Küss mich bitte!
Die Franzosen gelten allgemein als Meister der Romantik. Das spiegelt sich auch häufig in ihren Filmen (Küss mich bitte!) wieder, die oftmals eine sehr zarte, romantische Ader aufweisen und zum Schwelgen und Träumen einladen. Aber die Franzosen sind auch Meister im Quatschen, und nicht selten ist es das pausenlose Gelaber, das einem so manche romantische Story verleiden kann. Emmanuel Mouret ist ein junger Filmemacher, dessen bisherige Arbeiten bis auf den Kurzfilm „Lauf doch einfach nackt rum“ dem deutschen Publikum bislang vorenthalten blieben. Mit seinem vierten Spielfilm als Regisseur will er sich als Meister der Romantik präsentieren, wird dabei aber zum Meister des Quatschens.
Ausgangspunkt für seine Geschichte ist die zufällige Begegnung zweier junger Menschen in Nantes, die sich sehr schnell gut miteinander verstehen. Als er von ihr einen Kuss einfordert, verweigert sie ihm diesen und verweist auf eine unrühmliche Begebenheit in ihrem Bekanntenkreis, wo aus einer sehr guten Freundschaft Liebe erwuchs und Probleme mit sich brachte, weil beide Beteiligten eigentlich bereits vergeben waren. Die Rückblenden in diese Vorgeschichte machen einen Großteil der Handlung aus. Mouret hat sich hier selbst als besten Freund von Virginie Ledoyen („8 Frauen“) in der Rolle der Julie inszeniert, von der er körperliche Zuneigung erbittet. Diese ganze Episode ist so unglaublich langatmig und prüde inszeniert, dass man viel eher einen Regiegreis als einen Nachwuchsregisseur dahinter vermuten könnte. Die beiden Protagonisten reden munter um den heißen Brei herum, sind schwer bemüht, alles richtig zu machen und sollen in diesem Verhalten offensichtlich komisch wirken. Doch das alles wirkt viel eher peinlich und man beginnt schon bald, sich das Ende dieser Spielereien herbeizusehnen. Ein furchtbar kompliziert erzähltes Liebeswirrwarr, das schlussendlich doch nur eine hundsgewöhnliche Geschichte zu bieten hat.

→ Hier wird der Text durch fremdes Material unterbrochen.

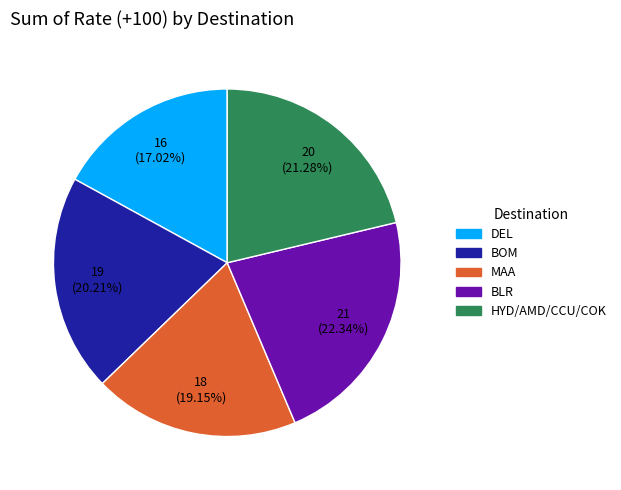

What percentage do MAA and HYD/AMD/CCU/COK together represent?

40.4%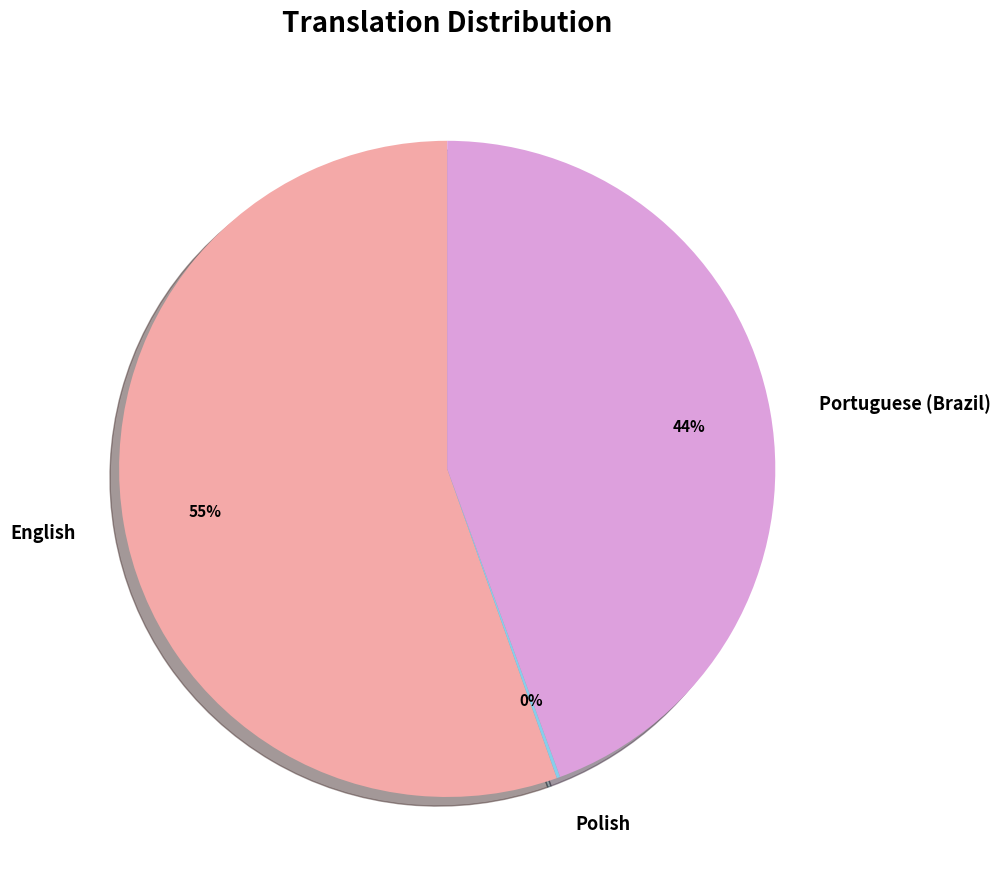

To the nearest percent, what is the average slice percentage?

33%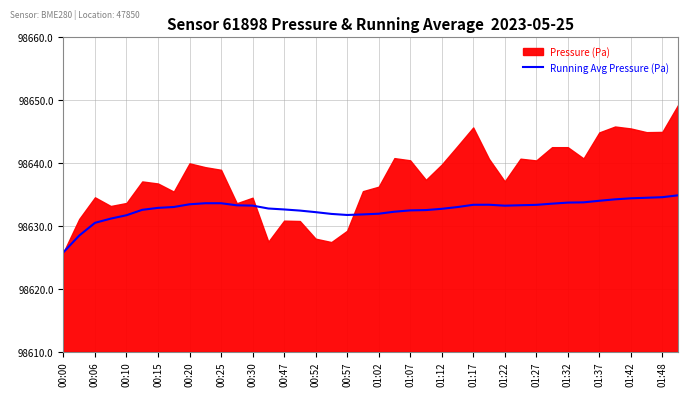

True or false: Running Avg Pressure (Pa) has a value of 45445.7 at 00:10.

False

F 2007 (Un baiser s’il vous plaît) Regie und Buch: Emmanuel Mouret. Schnitt: Martial Salomon. Kamera: Laurent Desmet. Produktion: Moby Dick Films, CNC, arte France Cinéma. Mit: Virginie Ledoyen, Emmanuel Mouret, Julie Gayet, Michaël Cohen, Stefano Accorsi, Frédérique Bel, Mélanie Maudran. 100 Min. Arsenal ab 7. 8.08.